→ What is required: Print verbatim the lines of the entries from the one containing "right eye: (301, 181)" to the last, inclusive, and no others.
──────── Available records
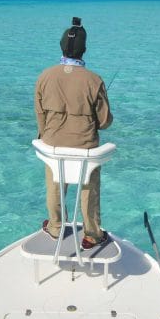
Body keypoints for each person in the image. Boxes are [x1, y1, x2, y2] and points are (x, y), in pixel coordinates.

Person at [34, 16, 113, 249]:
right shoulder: (94, 80)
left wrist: (47, 137)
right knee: (89, 190)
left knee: (55, 186)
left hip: (52, 145)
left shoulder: (44, 76)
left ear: (61, 46)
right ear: (84, 50)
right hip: (85, 147)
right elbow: (105, 121)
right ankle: (92, 234)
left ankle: (56, 227)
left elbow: (40, 116)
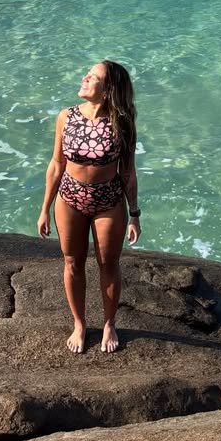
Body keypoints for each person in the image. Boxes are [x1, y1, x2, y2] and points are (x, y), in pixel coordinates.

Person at [38, 60, 140, 354]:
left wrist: (134, 214)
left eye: (93, 77)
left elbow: (128, 172)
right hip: (69, 199)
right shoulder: (66, 117)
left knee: (109, 264)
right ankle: (80, 324)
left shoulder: (124, 123)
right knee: (73, 262)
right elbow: (57, 164)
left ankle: (109, 323)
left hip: (109, 202)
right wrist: (45, 208)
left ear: (108, 90)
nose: (84, 78)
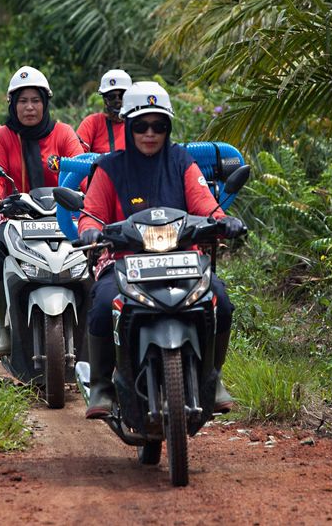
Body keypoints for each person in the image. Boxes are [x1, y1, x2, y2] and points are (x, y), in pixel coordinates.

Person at [74, 81, 244, 420]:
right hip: (124, 261)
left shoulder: (182, 161)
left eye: (159, 125)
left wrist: (222, 221)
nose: (150, 133)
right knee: (103, 303)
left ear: (168, 127)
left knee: (221, 301)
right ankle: (102, 385)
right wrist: (91, 230)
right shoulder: (108, 168)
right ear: (128, 126)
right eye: (141, 125)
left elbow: (205, 204)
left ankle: (214, 376)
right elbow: (90, 213)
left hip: (183, 260)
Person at [0, 66, 84, 356]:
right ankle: (5, 326)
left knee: (97, 249)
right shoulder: (2, 136)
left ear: (45, 103)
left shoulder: (62, 133)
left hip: (63, 217)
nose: (29, 107)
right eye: (22, 101)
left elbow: (81, 167)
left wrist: (89, 190)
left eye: (35, 100)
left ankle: (95, 329)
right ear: (12, 104)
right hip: (18, 217)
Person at [76, 69, 132, 153]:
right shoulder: (93, 123)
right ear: (105, 100)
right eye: (112, 97)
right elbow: (76, 156)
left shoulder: (138, 124)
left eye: (121, 95)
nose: (118, 101)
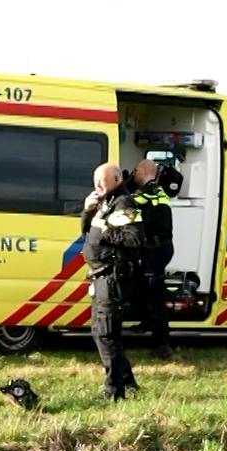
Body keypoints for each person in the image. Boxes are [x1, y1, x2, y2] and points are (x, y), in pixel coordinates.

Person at [82, 162, 140, 401]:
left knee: (107, 334)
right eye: (95, 181)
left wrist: (105, 230)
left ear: (116, 179)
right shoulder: (104, 202)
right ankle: (128, 382)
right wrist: (87, 211)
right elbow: (87, 233)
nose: (97, 185)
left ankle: (114, 391)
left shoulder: (125, 203)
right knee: (99, 332)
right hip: (99, 276)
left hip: (112, 276)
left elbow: (134, 238)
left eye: (102, 180)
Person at [126, 157, 176, 358]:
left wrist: (123, 185)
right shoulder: (154, 191)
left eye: (136, 170)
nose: (134, 173)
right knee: (138, 290)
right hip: (154, 248)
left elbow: (131, 203)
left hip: (155, 251)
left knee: (155, 297)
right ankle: (146, 321)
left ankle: (162, 345)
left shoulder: (150, 193)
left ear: (145, 171)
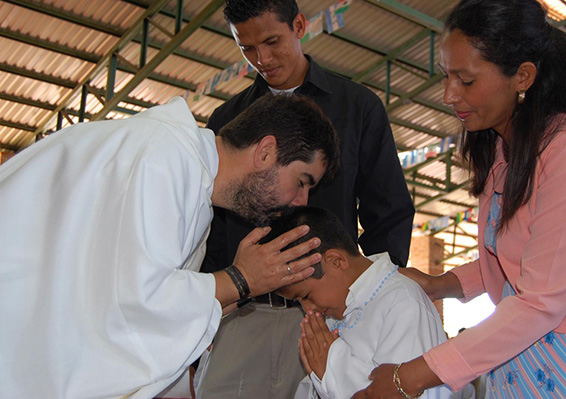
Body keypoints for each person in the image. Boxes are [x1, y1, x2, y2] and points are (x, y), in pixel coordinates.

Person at [0, 93, 339, 399]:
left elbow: (145, 309)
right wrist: (240, 279)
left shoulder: (190, 184)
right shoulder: (162, 158)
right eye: (301, 181)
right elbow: (130, 302)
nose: (300, 200)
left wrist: (235, 290)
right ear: (266, 152)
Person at [353, 0, 566, 398]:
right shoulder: (502, 148)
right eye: (447, 76)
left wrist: (411, 376)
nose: (450, 95)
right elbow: (509, 260)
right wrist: (439, 285)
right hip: (522, 352)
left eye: (466, 81)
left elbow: (540, 300)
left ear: (522, 77)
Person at [197, 1, 415, 397]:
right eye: (247, 49)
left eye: (271, 41)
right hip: (243, 315)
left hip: (331, 318)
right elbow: (210, 226)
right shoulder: (226, 121)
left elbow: (389, 212)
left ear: (299, 25)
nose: (262, 59)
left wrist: (373, 297)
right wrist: (209, 310)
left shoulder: (358, 108)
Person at [263, 206, 452, 399]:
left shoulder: (402, 303)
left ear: (336, 261)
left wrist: (332, 366)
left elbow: (396, 392)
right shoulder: (336, 308)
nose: (309, 310)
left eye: (306, 296)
────────────────
→ Solution to this problem:
right eye: (301, 181)
right elbow: (130, 302)
nose: (300, 200)
left wrist: (235, 290)
right ear: (266, 152)
Person at [353, 0, 566, 398]:
right shoulder: (502, 148)
right eye: (447, 76)
left wrist: (411, 376)
nose: (450, 95)
right elbow: (509, 260)
right wrist: (439, 285)
right hip: (522, 352)
left eye: (466, 81)
left elbow: (540, 300)
left ear: (522, 77)
Person at [197, 1, 415, 397]:
right eye: (247, 49)
left eye: (271, 41)
right hip: (243, 315)
left hip: (331, 318)
right elbow: (210, 226)
right shoulder: (226, 121)
left elbow: (389, 212)
left ear: (299, 25)
nose: (262, 59)
left wrist: (373, 297)
right wrist: (209, 310)
left shoulder: (358, 108)
Person at [263, 206, 452, 399]:
left shoulder: (402, 303)
left ear: (336, 261)
left wrist: (332, 366)
left elbow: (396, 392)
right shoulder: (336, 308)
nose: (309, 310)
left eye: (306, 296)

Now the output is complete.